**Selected passage**.
↓↓↓
In 1971 a new school was constructed at 72 Strobel Road, offering a then-modern auditorium (originally designed as a lecture hall), two-story media center, and athletic complex. Middlebrook Junior High School was converted to Middlebrook Elementary School, and the Madison Avenue complex was converted to Madison Junior High School.

Trumbull High School housed grades 10–12 until 1987–1988 when ninth-graders were moved to the high school, and sixth-graders were moved to the Madison and Hillcrest middle schools.

In 1999, Trumbull High School was on national news due to a violent hazing incident involving 10 students of the wrestling team beating, hog-tying, and sodomizing a special-needs student.

== Facilities ==

=== Academic ===
The main building contains two floors of classrooms, labs, and offices. It can take as much as 5 minutes to cross the interior of the main building.
↑↑↑
**Data excerpts**.
↓↓↓
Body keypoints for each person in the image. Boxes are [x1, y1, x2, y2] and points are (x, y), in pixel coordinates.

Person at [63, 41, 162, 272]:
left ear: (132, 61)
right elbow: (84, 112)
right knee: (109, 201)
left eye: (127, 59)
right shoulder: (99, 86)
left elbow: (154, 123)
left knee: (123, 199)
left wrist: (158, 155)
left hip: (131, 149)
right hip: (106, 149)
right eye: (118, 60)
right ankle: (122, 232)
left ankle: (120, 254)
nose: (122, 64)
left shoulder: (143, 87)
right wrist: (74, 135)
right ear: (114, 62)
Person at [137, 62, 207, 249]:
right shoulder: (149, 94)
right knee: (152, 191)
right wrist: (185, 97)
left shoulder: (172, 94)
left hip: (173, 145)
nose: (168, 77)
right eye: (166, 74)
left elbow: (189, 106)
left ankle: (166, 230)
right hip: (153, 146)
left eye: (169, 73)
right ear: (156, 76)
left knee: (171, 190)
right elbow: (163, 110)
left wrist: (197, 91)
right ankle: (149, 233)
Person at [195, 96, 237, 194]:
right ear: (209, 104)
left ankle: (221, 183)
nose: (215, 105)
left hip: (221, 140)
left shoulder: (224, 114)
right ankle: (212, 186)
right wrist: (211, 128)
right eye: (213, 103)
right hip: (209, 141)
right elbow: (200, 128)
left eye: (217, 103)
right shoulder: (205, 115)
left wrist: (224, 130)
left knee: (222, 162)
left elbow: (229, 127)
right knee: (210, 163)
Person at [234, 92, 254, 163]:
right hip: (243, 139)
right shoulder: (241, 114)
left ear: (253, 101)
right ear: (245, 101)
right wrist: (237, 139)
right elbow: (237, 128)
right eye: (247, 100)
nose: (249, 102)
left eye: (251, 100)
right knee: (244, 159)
↑↑↑
**Study questions**.
(A) According to the Trumbull High School text, what facilities did the school built in 1971 at 72 Strobel Road offer? List each one.
(B) Retype the Trumbull High School text from "Trumbull High School housed" to "Hillcrest middle schools.".
The material is unrelated to the text about Trumbull High School.

**Task-by-task results**.
(A)
- A then-modern auditorium (originally designed as a lecture hall)
- A two-story media center
- An athletic complex

(B)
Trumbull High School housed grades 10–12 until 1987–1988 when ninth-graders were moved to the high school, and sixth-graders were moved to the Madison and Hillcrest middle schools.